### DATA PROVIDED ###
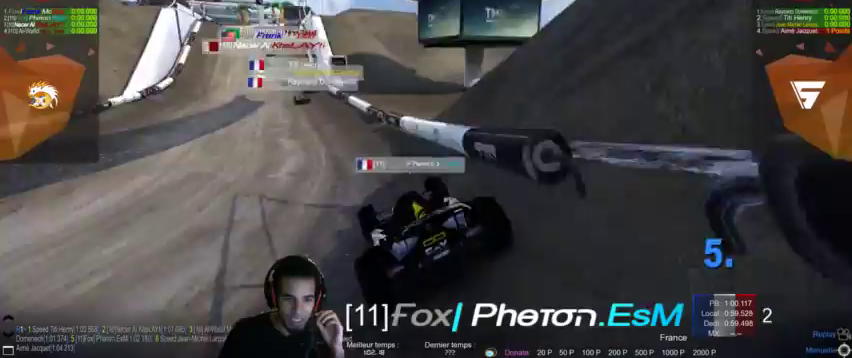
{"buttons": [], "left_stick": "center", "right_stick": "right", "events": [[467, "right_stick", "right"]]}
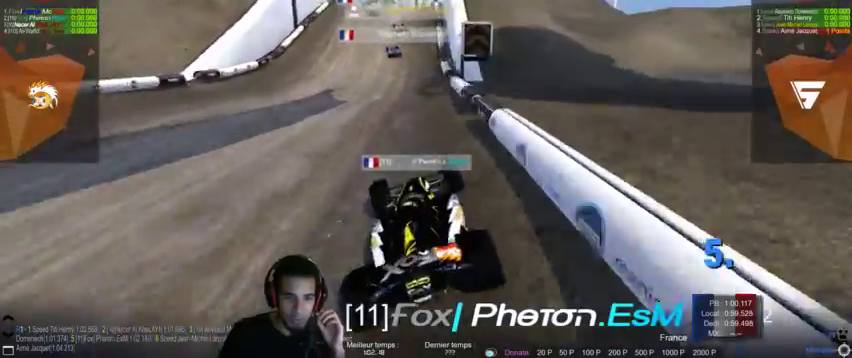
{"buttons": [], "left_stick": "center", "right_stick": "right", "events": [[67, "right_stick", "center"], [233, "right_stick", "right"], [300, "right_stick", "center"], [433, "right_stick", "right"]]}
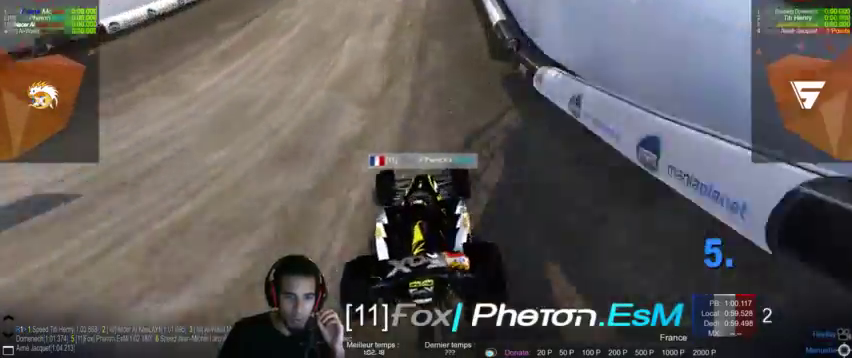
{"buttons": [], "left_stick": "center", "right_stick": "center", "events": [[67, "right_stick", "center"]]}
###
**WHAT NEEDS TO BE DONE**
An exact reproduction of the data is required, with pictures excluded.

**SOLVED PROBLEM**
{"buttons": [], "left_stick": "center", "right_stick": "right", "events": [[467, "right_stick", "right"]]}
{"buttons": [], "left_stick": "center", "right_stick": "right", "events": [[67, "right_stick", "center"], [233, "right_stick", "right"], [300, "right_stick", "center"], [433, "right_stick", "right"]]}
{"buttons": [], "left_stick": "center", "right_stick": "center", "events": [[67, "right_stick", "center"]]}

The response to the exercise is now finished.